Researchers at Physical Intelligence, an AI robotics company, have introduced the Hierarchical Interactive Robot (Hi Robot), an advanced system that enhances robots’ ability to process complex instructions and adapt to real-time feedback. Leveraging vision-language models (VLMs) in a hierarchical structure, Hi Robot breaks down intricate tasks into simpler steps, mimicking human reasoning based on Daniel Kahneman’s ‘System 1’ and ‘System 2’ approaches.
Hi Robot employs a high-level VLM for reasoning and a low-level VLM for execution, enabling more intuitive and efficient task completion. To train the system, researchers used synthetic data, pairing robot observations with hypothetical scenarios and human feedback, surpassing traditional methods that rely solely on real-world examples and atomic commands.

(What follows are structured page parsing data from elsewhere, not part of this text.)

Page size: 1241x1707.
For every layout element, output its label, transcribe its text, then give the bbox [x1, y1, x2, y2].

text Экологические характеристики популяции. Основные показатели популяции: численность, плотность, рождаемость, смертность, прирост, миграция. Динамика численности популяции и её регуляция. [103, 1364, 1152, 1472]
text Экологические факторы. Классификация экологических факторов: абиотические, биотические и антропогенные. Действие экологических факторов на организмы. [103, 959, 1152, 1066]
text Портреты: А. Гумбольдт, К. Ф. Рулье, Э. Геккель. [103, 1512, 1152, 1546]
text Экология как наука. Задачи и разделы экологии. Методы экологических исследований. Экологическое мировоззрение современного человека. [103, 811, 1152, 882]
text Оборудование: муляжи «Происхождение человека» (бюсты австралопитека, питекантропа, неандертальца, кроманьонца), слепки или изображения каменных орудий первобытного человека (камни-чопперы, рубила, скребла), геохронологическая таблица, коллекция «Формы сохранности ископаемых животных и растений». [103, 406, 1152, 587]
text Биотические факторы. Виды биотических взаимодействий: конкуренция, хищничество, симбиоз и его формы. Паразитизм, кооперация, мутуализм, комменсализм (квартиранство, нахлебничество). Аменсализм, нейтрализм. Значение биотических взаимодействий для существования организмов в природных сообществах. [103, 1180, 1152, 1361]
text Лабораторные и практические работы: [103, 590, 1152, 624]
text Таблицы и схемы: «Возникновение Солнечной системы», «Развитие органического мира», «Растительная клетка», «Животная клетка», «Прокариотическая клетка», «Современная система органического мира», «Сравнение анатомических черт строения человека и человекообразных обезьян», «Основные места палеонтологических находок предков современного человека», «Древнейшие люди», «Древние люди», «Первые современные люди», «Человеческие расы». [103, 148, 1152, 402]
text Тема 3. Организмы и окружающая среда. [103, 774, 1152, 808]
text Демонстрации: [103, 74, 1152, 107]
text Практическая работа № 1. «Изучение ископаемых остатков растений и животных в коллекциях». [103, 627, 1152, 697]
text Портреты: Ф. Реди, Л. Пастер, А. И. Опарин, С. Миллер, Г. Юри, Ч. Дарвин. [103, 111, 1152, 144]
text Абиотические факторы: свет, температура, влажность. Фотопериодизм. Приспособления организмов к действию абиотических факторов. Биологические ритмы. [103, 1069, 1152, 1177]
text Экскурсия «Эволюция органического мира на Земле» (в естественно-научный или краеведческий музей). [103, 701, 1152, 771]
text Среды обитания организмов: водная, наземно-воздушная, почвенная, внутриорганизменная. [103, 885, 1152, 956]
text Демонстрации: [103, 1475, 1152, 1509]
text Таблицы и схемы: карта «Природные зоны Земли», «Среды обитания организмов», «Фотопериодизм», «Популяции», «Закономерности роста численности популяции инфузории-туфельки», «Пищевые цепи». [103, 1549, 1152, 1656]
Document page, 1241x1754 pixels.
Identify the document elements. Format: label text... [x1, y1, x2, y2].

The system demonstrated 40% higher instruction-following accuracy than GPT-4o, excelling in real-world tests like clearing tables, making sandwiches, and grocery shopping. Its ability to adapt to real-time corrections and understand contextual user feedback makes it a significant step toward more autonomous and intelligent robotics.
Hi Robot can even “talk to itself”, reasoning through modified commands and adjusting its actions accordingly. Researchers plan to further refine the system by integrating high-level and low-level models for even greater adaptability in future applications.